“When I walk around my Michigan hotel lobby, I bump into friends from California working on other projects.”
Eight months after California lawmakers passed a five-year, $500 million entertainment industry tax credit, production companies have exhausted the first year’s allocation of $100 million and are now drawing from the second.
Gov. Arnold Schwarzenegger said this week that 50 projects have been approved for the program to date.
“I’m thrilled by the early success of our program,” the governor said.
That’s the good news.
The bad news is that California continues to lose scores of projects to states with more generous incentives.
“More pictures would stay here in California if more money was available for tax credits,” said Jeff Begun, founder of the Incentives Office, a Santa Monica company that navigates incentive programs for production companies.
California’s new program includes a 20 percent tax credit for film projects and a 25 percent tax credit for television series. A minimum of $10 million is available each year for independent films.
Schwarzenegger said 36 film and TV productions are set to shoot during the last quarter of this year as a direct result of the program.
Still, California is not as aggressive as other states.
Citing data from 2008, a report by the Motion Picture Association of America said 40 states have found movie and television production beneficial enough to their economies that they have enacted specific incentives to increase production.
Production in at least half the states was higher in 2008 than 2007, the report said.
California and 15 other states offer refundable income tax credits, according to the latest update by Entertainment Partners, a Burbank-based production management company.
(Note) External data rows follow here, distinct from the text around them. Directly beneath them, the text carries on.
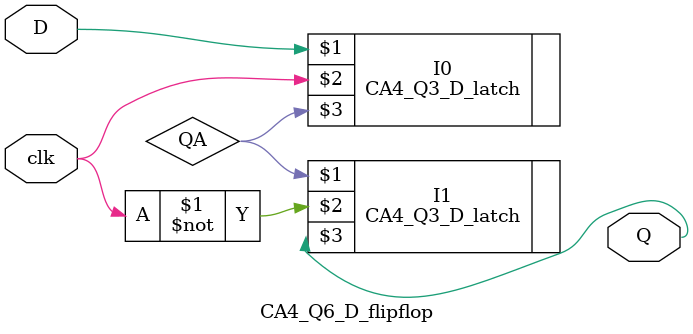
<source format=sv>
`timescale 1ns/1ns


module CA4_Q6_D_flipflop(input D, clk, output Q);

	wire QA;

	CA4_Q3_D_latch I0(D, clk, QA);
	CA4_Q3_D_latch I1(QA, ~clk, Q);





endmodule
</source>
Another 16 states offer rebates, 11 offer transferable income tax credits, Delaware has a loan program and Texas offers grants.
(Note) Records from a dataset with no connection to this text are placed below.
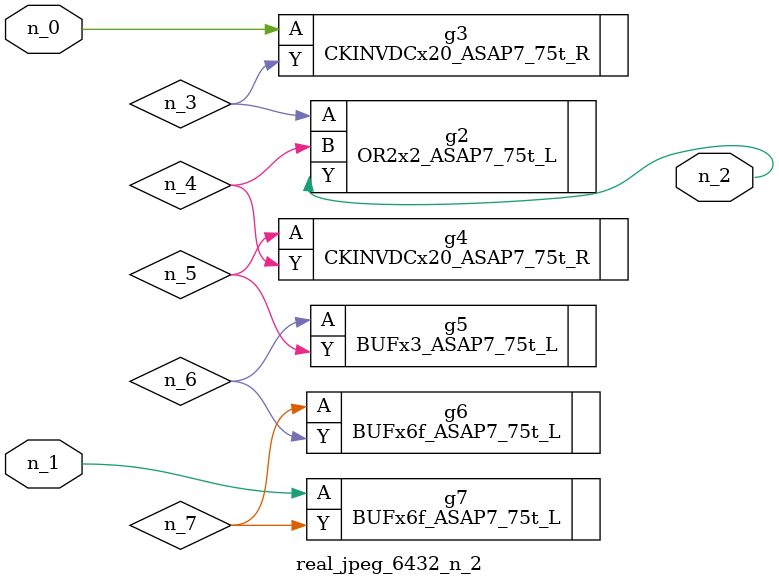
<source format=v>
module real_jpeg_6432_n_2 (n_1, n_0, n_2);

input n_1;
input n_0;

output n_2;

wire n_5;
wire n_4;
wire n_6;
wire n_7;
wire n_3;

CKINVDCx20_ASAP7_75t_R g3 ( 
.A(n_0),
.Y(n_3)
);

BUFx6f_ASAP7_75t_L g7 ( 
.A(n_1),
.Y(n_7)
);

OR2x2_ASAP7_75t_L g2 ( 
.A(n_3),
.B(n_4),
.Y(n_2)
);

CKINVDCx20_ASAP7_75t_R g4 ( 
.A(n_5),
.Y(n_4)
);

BUFx3_ASAP7_75t_L g5 ( 
.A(n_6),
.Y(n_5)
);

BUFx6f_ASAP7_75t_L g6 ( 
.A(n_7),
.Y(n_6)
);


endmodule
</source>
Michigan and New Mexico are now among the most active states competing for production, along with Massachusetts and Louisiana, said Begun. The Canadian cities of Toronto and Vancouver have been production magnets for decades, in part because in Canada, production companies can get tax credit refunds from the federal and provincial governments.
Only two states seem to be struggling with the issue. Pennsylvania enacted a tax credit in 2007, capped at $75 million, that is now being reduced to $42 million. Iowa has a different problem: Its incentive program was suspended while a criminal investigation determines whether tax credits were applied illegally.
“California is still behind the curve,” said Karyn McCarthy, a film production manager and producer of Drew Barrymore’s “Whip It.” The film, which had a budget under $20 million, is set in the fictitious Bodeen, Texas, but was shot almost entirely in Michigan, a “state to watch,” according to the MPAA.
McCarthy said she did comparative budgets for shooting in California, Texas, Louisiana, New Mexico and Arizona. Then in April 2008, Michigan enacted one of the most generous film production programs in the country. It provides a 40 percent rebate for all expenditures in state, including salaries. An additional 2 percent is available for shooting in any of 103 so-called “core communities.”
“Whip It” was shot in three of them: Detroit, Ypsilanti and areas of Saginaw County.
“So many things are being shot here,” McCarthy said, “when I walk around the hotel lobby, I bump into friends from California working on other projects.”
Over the last eight months of 2008, when Michigan offered the new incentives, production companies made 35 films there and spent $125 million, about $40 million of which was returned to the companies, said Michael Shore, a spokesman for the Michigan Economic Development Corporation. For all of 2007, he said, three films were shot in state and companies spent $2 million.
“We’re looking to create an industry here,” he said, adding that Hollywood-based Raleigh Studios is one of three L.A.-area companies planning to build permanent production facilities in Michigan.
New Mexico, another “state to watch,” is also drawing away projects by building an in-state film industry, said Mark Burton, president of production for IndieVest, an L.A.-based independent film studio and financing company. His company recently shot “Saint John of Las Vegas,” with a cast that includes Steve Buscemi and Sarah Silverman, almost entirely in New Mexico.
“They’re being very smart about how they’re structuring it,” Burton said. “They’re doing it very, very efficiently, and they’re very, very friendly for production companies.”
California has the additional burden of trying to boost the industry during the state’s worst economic conditions in generations.
“Unfortunately, California is in a very tough spot,” said Burton. “You look at the issues we have, cutting services in health care and education, and it’s just devastating. There is a need to hold onto our core industries, but there’s only so much the state can do.”